In a well-conducted, GLP compliant, OECD 422 study (reliability 1) treatment with the test item at the dose level of 3000 ppm caused early death of two females. After reduction of the high-dose level to 2000 ppm, two further females were found dead. Uremia resulting from the impairment of the urinary tract was indicated as a cause of the early deaths. The early deaths of animals might be due to the initial higher exposure to the test item at the concentration of 3000 ppm. All remaining animals survived the scheduled study period.

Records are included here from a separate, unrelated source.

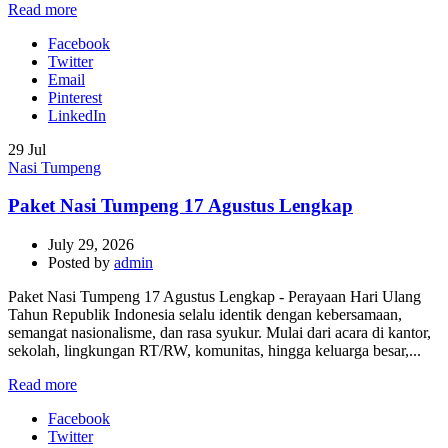
Read more
Facebook
Twitter
Email
Pinterest
LinkedIn
29
Jul
Nasi Tumpeng
Paket Nasi Tumpeng 17 Agustus Lengkap
July 29, 2026
Posted by
admin
Paket Nasi Tumpeng 17 Agustus Lengkap - Perayaan Hari Ulang
Tahun Republik Indonesia selalu identik dengan kebersamaan,
semangat nasionalisme, dan rasa syukur. Mulai dari acara di kantor,
sekolah, lingkungan RT/RW, komunitas, hingga keluarga besar,...
Read more
Facebook
Twitter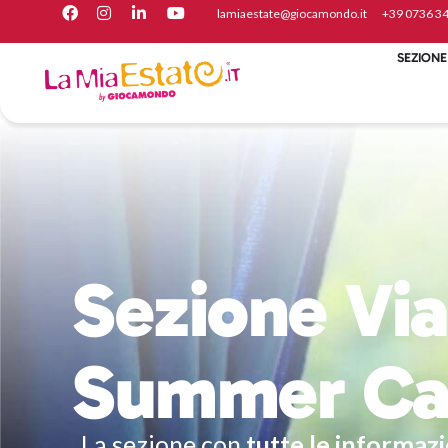
lamiaestate@giocamondo.it
+39 07 36 3
SEZIONE
Sezione Via
Summer Ca
La sezione con
tutte le informazi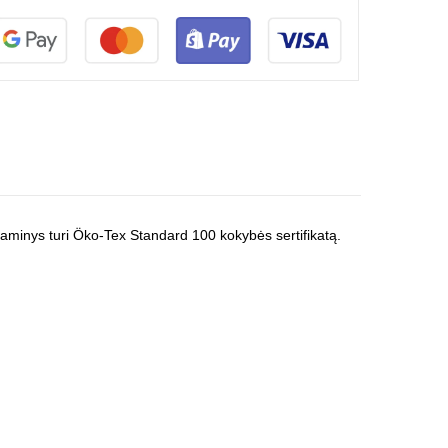
 Gaminys turi Öko-Tex Standard 100 kokybės sertifikatą.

Treatment with 2,4,6,8-tetramethylcyclotetrasiloxane caused a reduction of food consumption in males at all dose levels and in females at the dose level of 3000/2000 ppm. Body weight gains and body weights were reduced at the dose level of 3000/2000 ppm in both sexes. Effects on food consumption, body weight gain and body weights were considered not to be adverse.

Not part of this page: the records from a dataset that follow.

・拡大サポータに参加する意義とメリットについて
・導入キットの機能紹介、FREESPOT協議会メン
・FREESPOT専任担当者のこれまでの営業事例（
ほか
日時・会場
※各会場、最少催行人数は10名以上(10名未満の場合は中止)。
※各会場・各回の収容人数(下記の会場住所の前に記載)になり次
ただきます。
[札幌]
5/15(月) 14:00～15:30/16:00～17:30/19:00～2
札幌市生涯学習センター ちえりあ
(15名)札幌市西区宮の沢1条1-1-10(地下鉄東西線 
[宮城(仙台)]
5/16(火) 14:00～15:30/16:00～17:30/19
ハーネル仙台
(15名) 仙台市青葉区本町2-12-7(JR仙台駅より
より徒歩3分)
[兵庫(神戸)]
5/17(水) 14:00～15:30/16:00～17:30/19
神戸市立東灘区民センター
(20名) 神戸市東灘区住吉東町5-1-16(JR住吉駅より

At the dose level of 3000/2000 ppm, lower number of corpora lutea was noted. As a consequence, a lower implantation rate and a lower number of living pups at first litter check were noted. Although the differences to the control values were not statistically significant, they were below the range of the historical control values and were therefore considered to be related to the treatment with the test item. These effects occurred at the dose level at which severe maternal toxicity was noted early on in the study and therefore may be secondary to the maternal toxicity. Both possibilities: a reduction of corpora lutea as a specific effect of the test item or as an effect secondary to the maternal toxicity may be taken into consideration. In this view, the reduction of the number of corpora lutea and consequent reduction of number of pups may be an adverse effect. However, higher body weights and body weight gain of pups was noted at the high-dose level indicating that the development of pups was not affected by the treatment.

No effects on development were observed up to the highest dose level and therefore the NOEL development was considered to be 3000/2000 ppm.